After paying for two high-priced race entry fees, a full tank of gas in the Sorento, a 2-night hotel stay at the Hampton Inn in Fort Walton Beach, a 3-night kennel stay for our two Corgis, and other trip incidentals, I anxiously clicked through the hundreds of online photos taken during the 2013 Emerald Coast Mud Run for Orphans. It took me two passes through the entire collection before I came across the only one of me and my husband. And, I’m out-of-focus and he’s barely the profile of a shoulder and an ear.
(SEE RED ARROWS)
Tears pricked my eyes and I felt an overwhelming amount of regret and defeat. I had nothing to show for all of the sacrifices I had to make and hard work I had to put in to participate in the event. It was right then at that moment that I realized I had paid $800 to fight with my husband in public and get third degree rope burn on my legs.
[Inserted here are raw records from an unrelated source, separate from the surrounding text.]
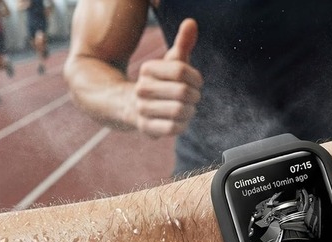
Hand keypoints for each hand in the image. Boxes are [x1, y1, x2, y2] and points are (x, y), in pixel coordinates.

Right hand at [130, 18, 202, 137]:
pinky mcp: (146, 128)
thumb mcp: (172, 62)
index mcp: (148, 69)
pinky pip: (173, 128)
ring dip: (190, 110)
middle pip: (182, 92)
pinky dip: (183, 125)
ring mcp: (142, 109)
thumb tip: (191, 23)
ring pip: (179, 111)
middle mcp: (141, 88)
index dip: (196, 78)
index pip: (181, 70)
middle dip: (194, 95)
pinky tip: (180, 120)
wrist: (134, 106)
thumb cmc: (162, 82)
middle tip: (193, 97)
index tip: (197, 82)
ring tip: (186, 108)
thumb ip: (183, 43)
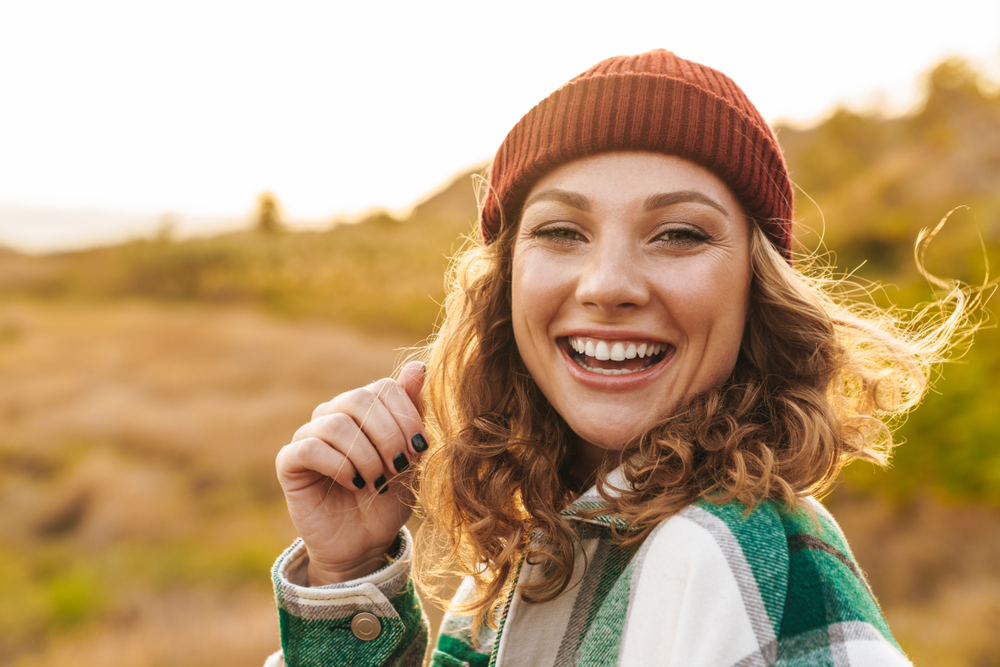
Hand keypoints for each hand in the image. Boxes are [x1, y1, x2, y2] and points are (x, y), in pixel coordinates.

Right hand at [275, 361, 427, 585]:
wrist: (366, 543)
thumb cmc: (391, 496)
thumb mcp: (412, 456)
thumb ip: (413, 411)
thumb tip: (418, 366)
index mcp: (365, 408)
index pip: (384, 387)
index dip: (406, 415)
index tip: (420, 449)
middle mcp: (334, 414)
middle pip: (359, 399)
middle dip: (388, 435)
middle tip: (399, 467)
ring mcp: (309, 436)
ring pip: (336, 424)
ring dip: (365, 456)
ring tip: (378, 482)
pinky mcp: (289, 462)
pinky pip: (309, 448)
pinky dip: (339, 466)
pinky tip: (356, 485)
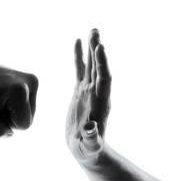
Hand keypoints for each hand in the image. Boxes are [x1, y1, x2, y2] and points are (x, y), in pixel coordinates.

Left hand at [0, 56, 37, 137]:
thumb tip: (10, 134)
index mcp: (20, 89)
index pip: (23, 125)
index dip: (6, 123)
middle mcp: (31, 81)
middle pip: (27, 121)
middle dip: (9, 118)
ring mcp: (33, 80)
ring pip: (28, 115)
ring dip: (10, 113)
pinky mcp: (32, 81)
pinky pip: (26, 108)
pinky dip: (13, 107)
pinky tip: (2, 95)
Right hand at [67, 29, 111, 165]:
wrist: (86, 149)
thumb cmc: (89, 149)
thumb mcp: (90, 145)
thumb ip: (92, 137)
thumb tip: (91, 128)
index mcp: (101, 102)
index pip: (104, 79)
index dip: (103, 63)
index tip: (100, 48)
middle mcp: (96, 93)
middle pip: (99, 67)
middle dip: (98, 50)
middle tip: (96, 31)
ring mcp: (88, 90)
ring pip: (91, 65)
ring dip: (91, 48)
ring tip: (91, 30)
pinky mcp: (79, 91)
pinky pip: (80, 70)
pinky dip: (79, 56)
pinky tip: (76, 41)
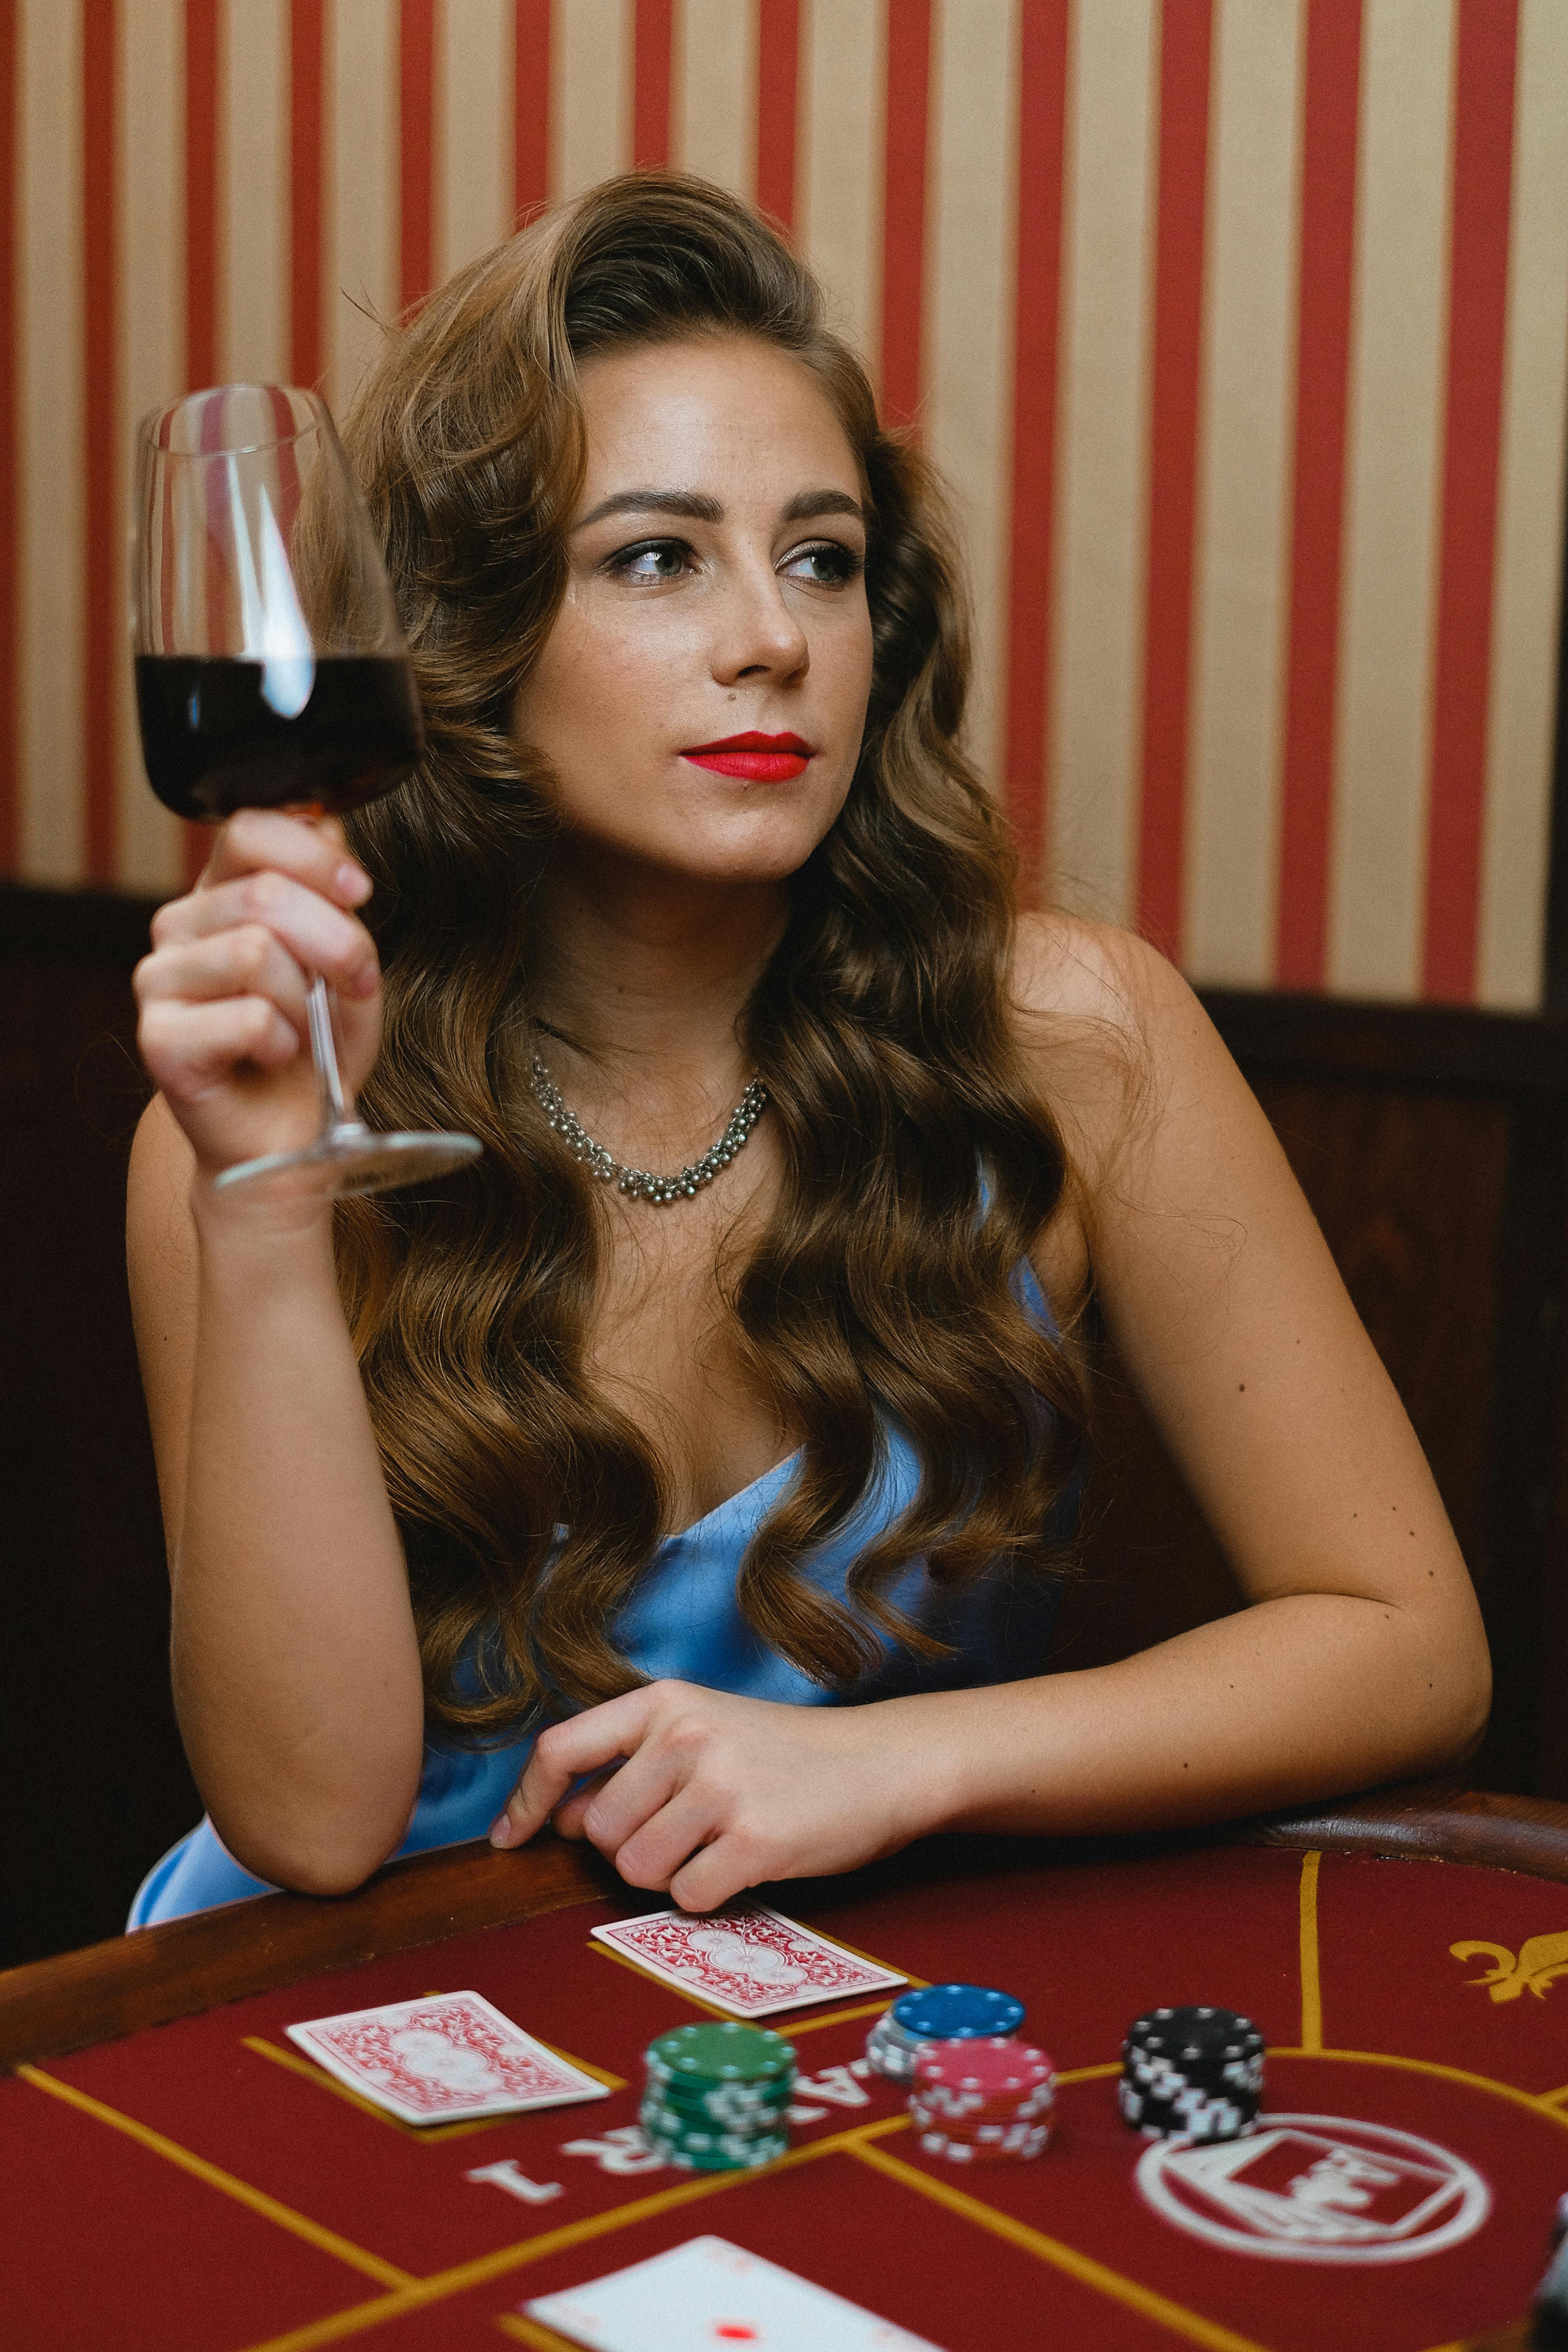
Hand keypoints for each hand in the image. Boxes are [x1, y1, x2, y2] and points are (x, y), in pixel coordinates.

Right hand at [134, 810, 381, 1187]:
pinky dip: (283, 1042)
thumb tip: (324, 821)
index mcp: (222, 892)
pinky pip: (246, 1017)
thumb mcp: (346, 963)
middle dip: (334, 941)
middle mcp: (180, 925)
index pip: (250, 829)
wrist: (290, 1133)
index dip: (315, 856)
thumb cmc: (317, 1045)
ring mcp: (159, 979)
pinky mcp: (159, 1038)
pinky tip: (276, 1056)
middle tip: (356, 983)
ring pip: (255, 953)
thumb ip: (334, 895)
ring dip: (306, 1001)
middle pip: (265, 894)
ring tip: (304, 1030)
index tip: (360, 891)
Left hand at [487, 1680, 944, 1911]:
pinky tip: (747, 1863)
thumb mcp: (705, 1732)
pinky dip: (710, 1895)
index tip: (511, 1838)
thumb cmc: (786, 1754)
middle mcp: (686, 1736)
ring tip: (719, 1844)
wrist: (883, 1763)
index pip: (561, 1748)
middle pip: (600, 1832)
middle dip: (630, 1849)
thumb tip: (563, 1819)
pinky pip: (688, 1897)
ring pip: (638, 1870)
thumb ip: (630, 1767)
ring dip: (670, 1875)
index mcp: (665, 1702)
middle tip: (687, 1833)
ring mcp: (721, 1787)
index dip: (528, 1800)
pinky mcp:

My husband’s words were still hanging in my ears from Saturday morning when we waited for the traverse rope obstacle, the sun trying hard to bake the mud dripping off our clothes. “We signed up to do obstacles, so I want to do obstacles.” We had just skipped the tire flip because the line was so long and we did the penalty of 10 burpees. We ran up the hill and around a field to the next obstacle, which had an even longer line of participants waiting to measure their worth by the ability to pull their body weight along a thick, synthetic rope. Those waiting were separated into three queues, each in front of its own rope. Now, panting and gritty with sand, we waited for what seemed like an eternity to pull our muddy, abrasive bodies along the rope.
As I later sat at work with red, angry wounds on my shins and calves—I wondered what the real price of that weekend’s adventure was… It was at this exact moment that I realized that doing two mud runs in my running career was enough for me.